§ **Work instruction**:
Find the line containing "(polyline (pts (xy 1.27 0) (xy -1.27". Retype it and every line after it through the end of the entries, exactly as written, with nothing added.

═══ Information provided

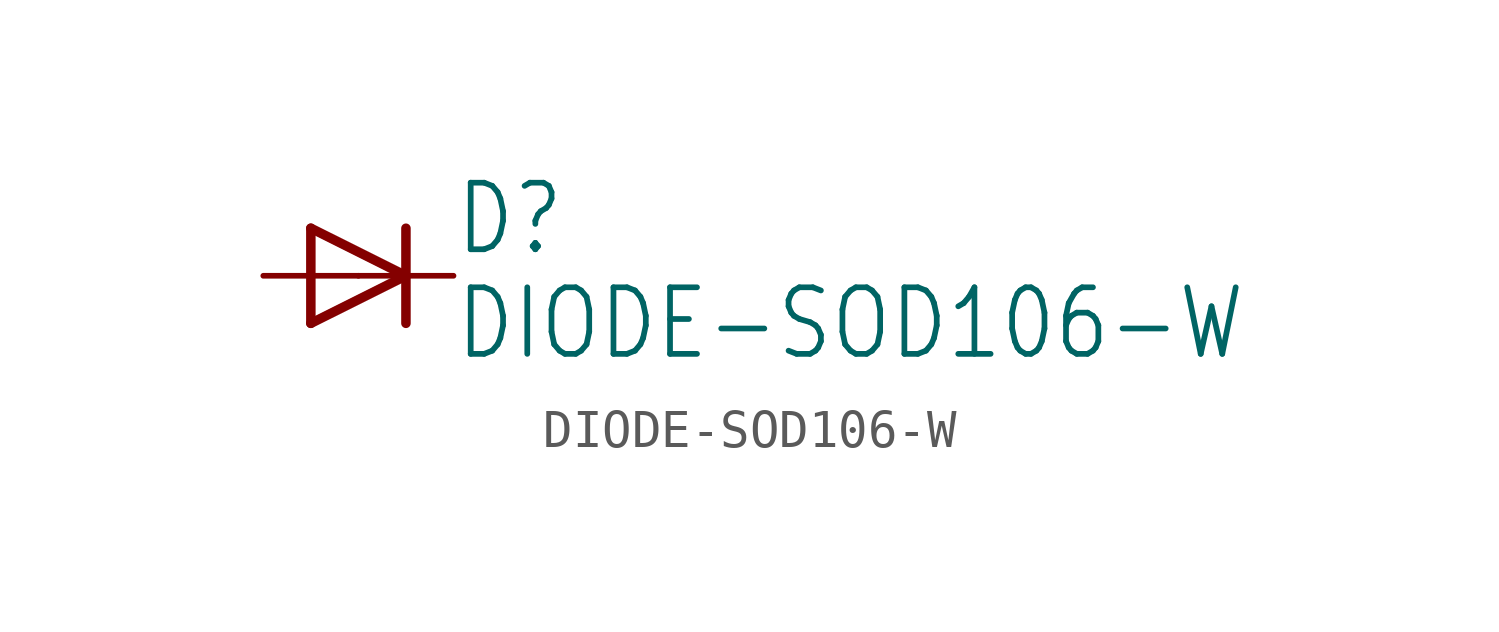
<source format=kicad_sym>
(kicad_symbol_lib
  (version 20211014)
  (generator kicad_symbol_editor)
  (symbol "DIODE-SOD106-W"
    (property "Reference" "D"
      (at 2.54 0.483 0)
      (effects (font (size 1.778 1.511)) (justify left bottom)))
    (property "Value" "DIODE-SOD106-W"
      (at 2.54 -2.311 0)
      (effects (font (size 1.778 1.511)) (justify left bottom)))
    (property "ki_locked" ""
      (at 0 0 0)
      (effects (font (size 1.27 1.27))))
    (symbol "DIODE-SOD106-W_1_0"
      (polyline (pts (xy -1.27 -1.27) (xy 1.27 0)) (stroke (width 0.254) (type default) (color 0 0 0 0)) (fill (type none)))
      (polyline (pts (xy -1.27 1.27) (xy -1.27 -1.27)) (stroke (width 0.254) (type default) (color 0 0 0 0)) (fill (type none)))
      (polyline (pts (xy 1.27 0) (xy -1.27 1.27)) (stroke (width 0.254) (type default) (color 0 0 0 0)) (fill (type none)))
      (polyline (pts (xy 1.27 0) (xy 1.27 -1.27)) (stroke (width 0.254) (type default) (color 0 0 0 0)) (fill (type none)))
      (polyline (pts (xy 1.27 1.27) (xy 1.27 0)) (stroke (width 0.254) (type default) (color 0 0 0 0)) (fill (type none)))
      (pin passive line (at -2.54 0 0) (length 2.54) (name "A" (effects (font (size 0 0)))) (number "A" (effects (font (size 0 0)))))
      (pin passive line (at 2.54 0 180) (length 2.54) (name "C" (effects (font (size 0 0)))) (number "C" (effects (font (size 0 0))))))))
</source>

══════

§ **Response below**:
      (polyline (pts (xy 1.27 0) (xy -1.27 1.27)) (stroke (width 0.254) (type default) (color 0 0 0 0)) (fill (type none)))
      (polyline (pts (xy 1.27 0) (xy 1.27 -1.27)) (stroke (width 0.254) (type default) (color 0 0 0 0)) (fill (type none)))
      (polyline (pts (xy 1.27 1.27) (xy 1.27 0)) (stroke (width 0.254) (type default) (color 0 0 0 0)) (fill (type none)))
      (pin passive line (at -2.54 0 0) (length 2.54) (name "A" (effects (font (size 0 0)))) (number "A" (effects (font (size 0 0)))))
      (pin passive line (at 2.54 0 180) (length 2.54) (name "C" (effects (font (size 0 0)))) (number "C" (effects (font (size 0 0))))))))
</source>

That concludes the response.